Preliminary Candidate Binary Orbit Solutions for IGR J17498-2921
ATel #3561; C. B. Markwardt (NASA/GSFC); T. E. Strohmayer (NASA/GSFC); E. A. Smith (Wyle IS & NASA/GSFC)
on 16 Aug 2011; 08:55 UT
Credential Certification: Craig B. Markwardt (Craig.Markwardt@nasa.gov)
Subjects: X-ray, Request for Observations, Binary, Neutron Star, Transient, Pulsar
We report on possible orbit solutions of the new accretion powered
millisecond pulsar IGR J17498-2921 (ATEL #3551, #3555, #3556, #3558,
#3559, #3560).
We used RXTE PCA observations from 2011-08-13 (Papitto et al., ATEL
#3556) and 2011-08-15 at 20:20 for 3.8 ks exposure. The pulsation
signal is strongly detected in both observations. We corrected photon
arrival times to the solar system barycenter using the Chandra
localization (Jonker et al., ATEL #3559), and created dynamical power
spectra.
Orbital motion is apparent as a sinusoidally modulated Doppler shift
between barycentric frequencies of 400.92 and 401.03 Hz. Unfortunately,
we do not yet have full orbital phase coverage of the binary, so there
are several possible aliases. I.e. several possible orbits can fit the
data adequately.
We searched a grid of possible orbital periods from 3 hours through 30
hours. The best fitting orbital solutions are 3.8432(1) hr and
4.0834(1) hr, both of which appear to be typical for such systems
(but the system is not at the ultra-compact end of the spectrum).
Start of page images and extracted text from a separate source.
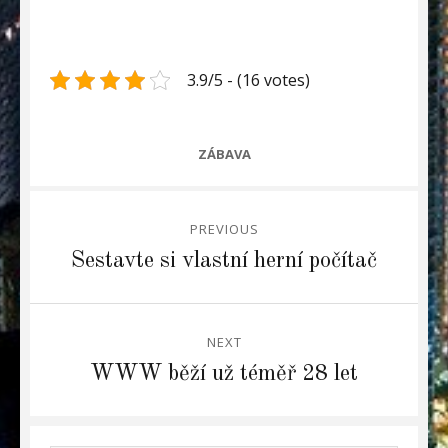
3.9/5 - (16 votes)
CATEGORIES
ZÁBAVA
Navigace
PREVIOUS
pro
Previous
Sestavte si vlastní herní počítač
post:
příspěvek
NEXT
Next
WWW běží už téměř 28 let
post:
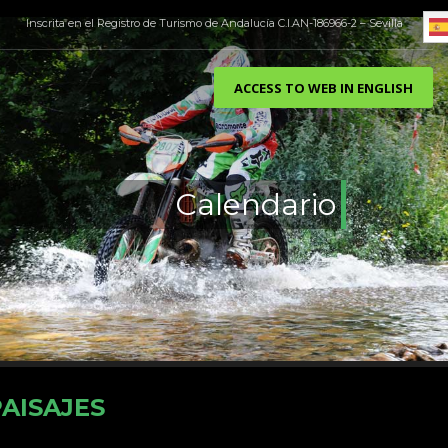
Inscrita en el Registro de Turismo de Andalucía C.I.AN-186966-2 – Sevilla
ACCESS TO WEB IN ENGLISH
Calendario
AISAJES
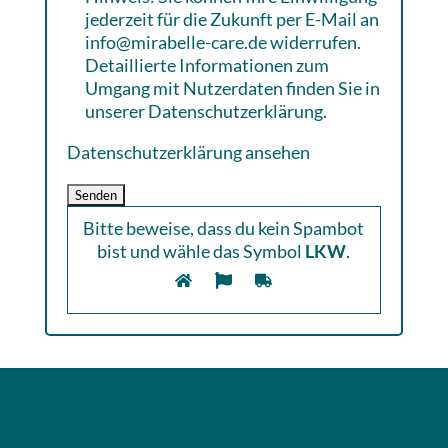
jederzeit für die Zukunft per E-Mail an
info@mirabelle-care.de widerrufen.
Detaillierte Informationen zum
Umgang mit Nutzerdaten finden Sie in
unserer Datenschutzerklärung.
Datenschutzerklärung ansehen
Bitte beweise, dass du kein Spambot
bist und wähle das Symbol
LKW
.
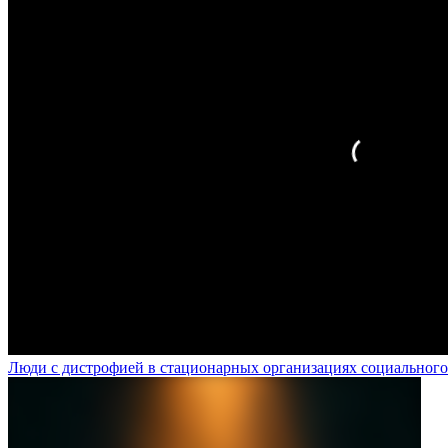
Люди с дистрофией в стационарных организациях социального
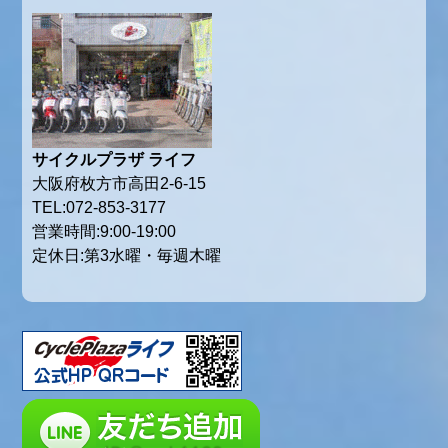
サイクルプラザ ライフ
大阪府枚方市高田2-6-15
TEL:072-853-3177
営業時間:9:00-19:00
定休日:第3水曜・毎週木曜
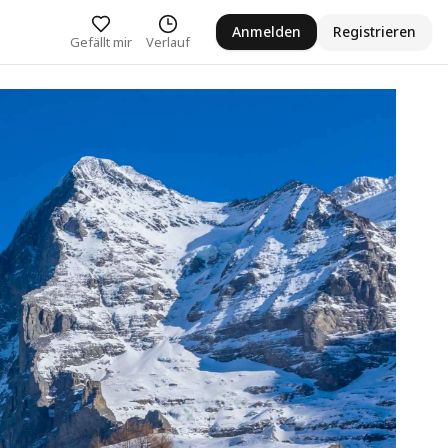
Anmelden
Registrieren
Gefällt mir
Verlauf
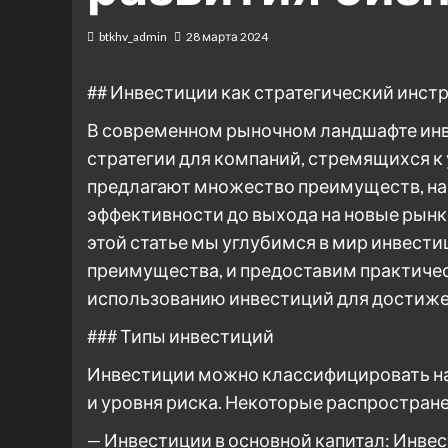
btkhv_admin
28 марта 2024
## Инвестиции как стратегический инст
В современном рыночном ландшафте инв
стратегии для компаний, стремящихся к
предлагают множество преимуществ, на
эффективности до выхода на новые рынк
этой статье мы углубимся в мир инвести
преимущества, и предоставим практиче
использованию инвестиций для достиже
### Типы инвестиций
Инвестиции можно классифицировать на 
и уровня риска. Некоторые распростран
— Инвестиции в основной капитал: Инвес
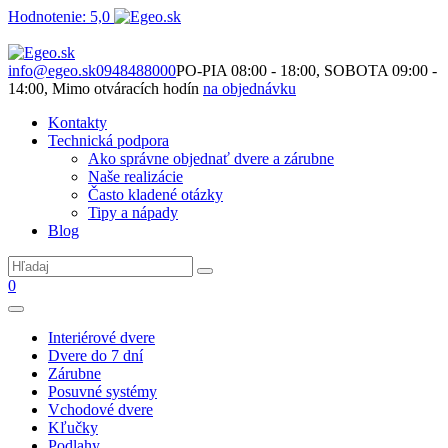
Hodnotenie: 5,0
Nie je to len o produktoch. Je to o priestore, ktorý spolu vytvárame.
info@egeo.sk
0948488000
PO-PIA 08:00 - 18:00, SOBOTA 09:00 -
14:00, Mimo otváracích hodín
na objednávku
Kontakty
Technická podpora
Ako správne objednať dvere a zárubne
Naše realizácie
Často kladené otázky
Tipy a nápady
Blog
0
Interiérové dvere
Dvere do 7 dní
Zárubne
Posuvné systémy
Vchodové dvere
Kľučky
Podlahy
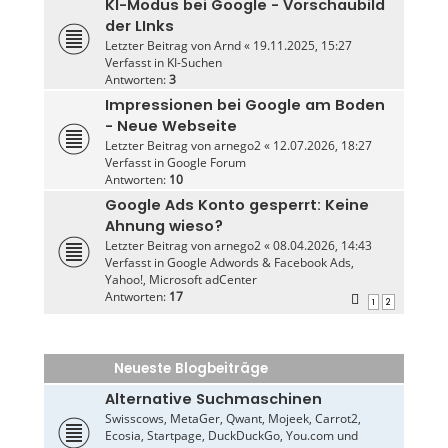
KI-Modus bei Google - Vorschaubild
der LInks
Letzter Beitrag von
Arnd
«
19.11.2025, 15:27
Verfasst in
KI-Suchen
Antworten:
3
Impressionen bei Google am Boden
- Neue Webseite
Letzter Beitrag von
arnego2
«
12.07.2026, 18:27
Verfasst in
Google Forum
Antworten:
10
Google Ads Konto gesperrt: Keine
Ahnung wieso?
Letzter Beitrag von
arnego2
«
08.04.2026, 14:43
Verfasst in
Google Adwords & Facebook Ads,
Yahoo!, Microsoft adCenter
Antworten:
17
1
2
Neueste Blogbeiträge
Alternative Suchmaschinen
Swisscows, MetaGer, Qwant, Mojeek, Carrot2,
Ecosia, Startpage, DuckDuckGo, You.com und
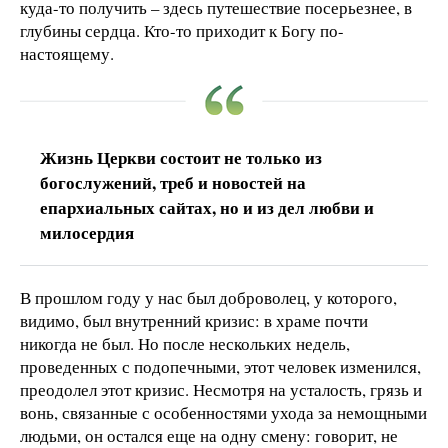
куда-то получить – здесь путешествие посерьезнее, в
глубины сердца. Кто-то приходит к Богу по-
настоящему.
Жизнь Церкви состоит не только из
богослужений, треб и новостей на
епархиальных сайтах, но и из дел любви и
милосердия
В прошлом году у нас был доброволец, у которого,
видимо, был внутренний кризис: в храме почти
никогда не был. Но после нескольких недель,
проведенных с подопечными, этот человек изменился,
преодолел этот кризис. Несмотря на усталость, грязь и
вонь, связанные с особенностями ухода за немощными
людьми, он остался еще на одну смену: говорит, не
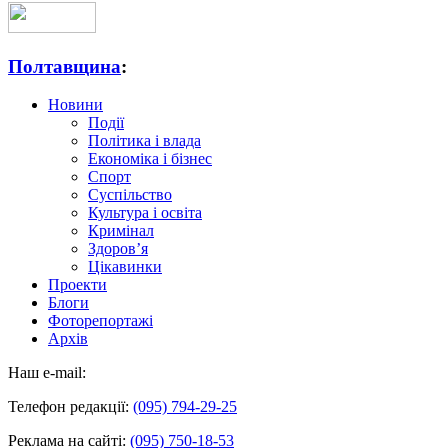
Полтавщина
:
Новини
Події
Політика і влада
Економіка і бізнес
Спорт
Суспільство
Культура і освіта
Кримінал
Здоров’я
Цікавинки
Проекти
Блоги
Фоторепортажі
Архів
Наш e-mail:
Телефон редакції:
(095) 794-29-25
Реклама на сайті:
(095) 750-18-53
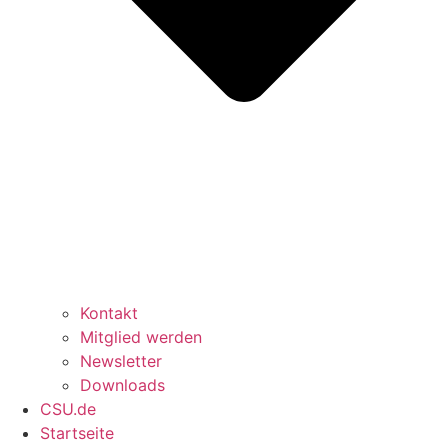
Kontakt
Mitglied werden
Newsletter
Downloads
CSU.de
Startseite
Both solutions are nearly equal in
their goodness-of-fit measures, and are acceptable representations of
the current data. Only with more data at different orbital phases can
we resolve the ambiguity.
Both candidate solutions are qualitatively similar. The first solution
corresponds to a projected pulsar semi-major axis, a*sin(i), of 363(2)
lt-ms; a mass function of 0.00202(2) solar masses, and a minimum
companion mass of 0.158 solar masses. The second solution has values of
409(2) lt-ms, 0.00254(3) solar masses, and 0.17 solar masses, respectively.
The next two best solutions beyond the two presented above, at orbital
periods of 3.63 and 4.36 hr, are not favored (~99.95% confidence), but
cannot be dismissed entirely, especially if significant orbital
eccentricity or timing noise were present.
We encourage further observations in order to resolve this ambiguity,
and investigate the source properties further.